On 12/9/24 6:20 PM, Martin K. Petersen wrote:
What would be the benefit of submitting these operations concurrently?
I expect that submitting the two copy operations concurrently would result in lower latency for NVMe devices because the REQ_OP_COPY_DST
operation can be submitted without waiting for the REQ_OP_COPY_SRC result.
As I have explained, it adds substantial complexity and object lifetime issues throughout the stack. To what end?

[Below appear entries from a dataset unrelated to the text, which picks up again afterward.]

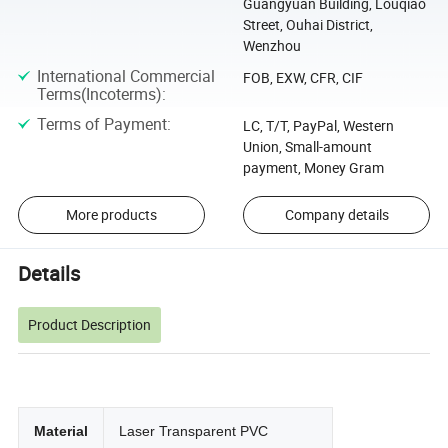
Guangyuan Building, Louqiao
Street, Ouhai District,
Wenzhou
International Commercial
FOB, EXW, CFR, CIF
Terms(Incoterms)
:
Terms of Payment
:
LC, T/T, PayPal, Western
Union, Small-amount
payment, Money Gram
More products
Company details
Details
Product Description
Material
Laser Transparent PVC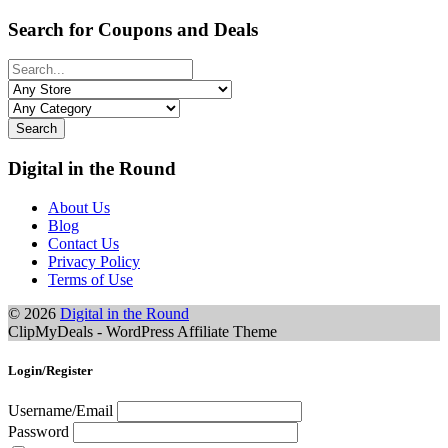
Search for Coupons and Deals
Search
Digital in the Round
About Us
Blog
Contact Us
Privacy Policy
Terms of Use
© 2026
Digital in the Round
ClipMyDeals - WordPress Affiliate Theme
Login/Register
Username/Email
Password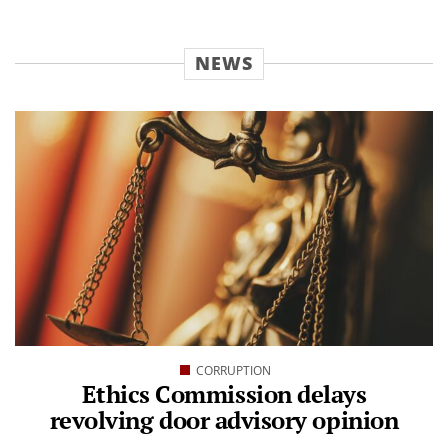
NEWS
CORRUPTION
Ethics Commission delays
revolving door advisory opinion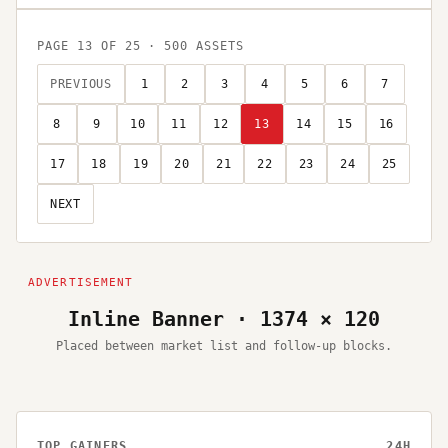
PAGE
13
OF
25
·
500
ASSETS
PREVIOUS
1
2
3
4
5
6
7
8
9
10
11
12
13
14
15
16
17
18
19
20
21
22
23
24
25
NEXT
Inline Banner · 1374 × 120
Placed between market list and follow-up blocks.
TOP GAINERS
24H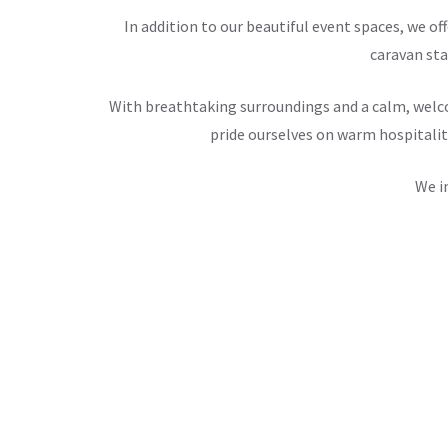
In addition to our beautiful event spaces, we 
caravan sta
With breathtaking surroundings and a calm, welco
pride ourselves on warm hospitalit
We i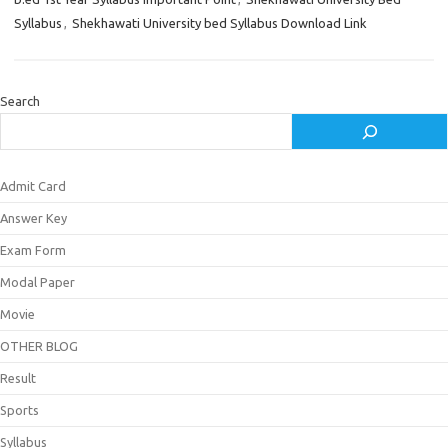
Syllabus
,
Shekhawati University bed Syllabus Download Link
Search
Admit Card
Answer Key
Exam Form
Modal Paper
Movie
OTHER BLOG
Result
Sports
Syllabus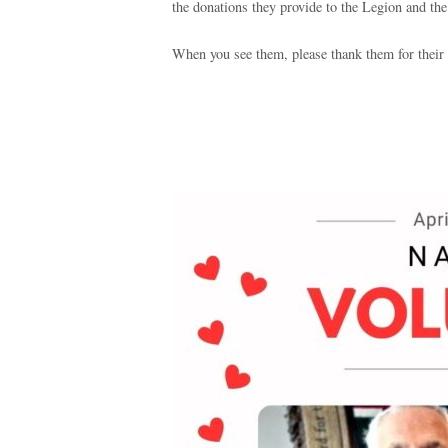
the donations they provide to the Legion and th
When you see them, please thank them for their 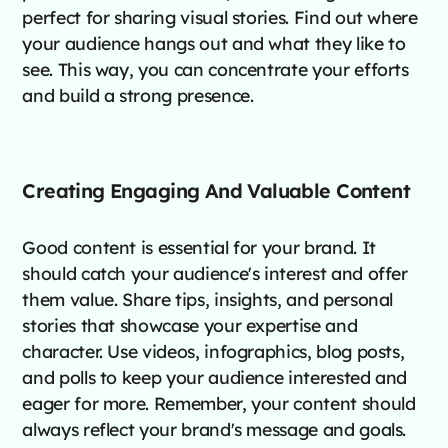
perfect for sharing visual stories. Find out where
your audience hangs out and what they like to
see. This way, you can concentrate your efforts
and build a strong presence.
Creating Engaging And Valuable Content
Good content is essential for your brand. It
should catch your audience's interest and offer
them value. Share tips, insights, and personal
stories that showcase your expertise and
character. Use videos, infographics, blog posts,
and polls to keep your audience interested and
eager for more. Remember, your content should
always reflect your brand's message and goals.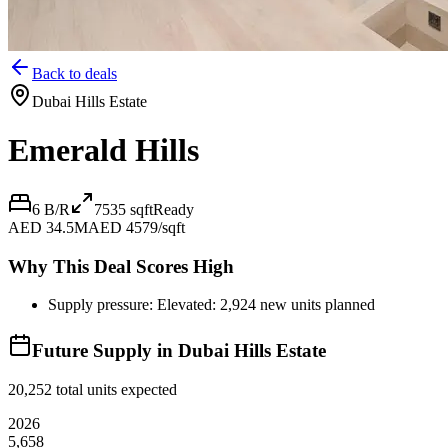
Back to deals
Dubai Hills Estate
Emerald Hills
6 B/R
7535
sqft
Ready
AED 34.5M
AED 4579/sqft
Why This Deal Scores High
Supply pressure: Elevated: 2,924 new units planned
Future Supply in
Dubai Hills Estate
20,252
total units expected
2026
5,658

I think the approach of embedding the ROD token in the bio payload would add complexity in the block layer. The token-based copy offload approach involves submitting at least the following commands to the SCSI device: * POPULATE TOKEN with a list identifier and source data ranges as parameters to send the source data ranges to the device. * RECEIVE ROD TOKEN INFORMATION with a list identifier as parameter to receive the ROD token. * WRITE USING TOKEN with the ROD token and the destination ranges as parameters to tell the device to start the copy operation. If the block layer would have to manage the ROD token, how would the ROD token be provided to the block layer? Bidirectional commands have been removed from the Linux kernel a while ago so the REQ_OP_COPY_IN parameter data would have to be used to pass parameters to the SCSI driver and also to pass the ROD token back to the block layer. A possible approach is to let the SCSI core allocate memory for the ROD token with kmalloc and to pass that pointer back to the block layer by writing that pointer into the REQ_OP_COPY_IN parameter data. While this can be implemented, I'm not sure that we should integrate support in the block layer for managing ROD tokens since ROD tokens are a concept that is specific to the SCSI protocol. Thanks, Bart.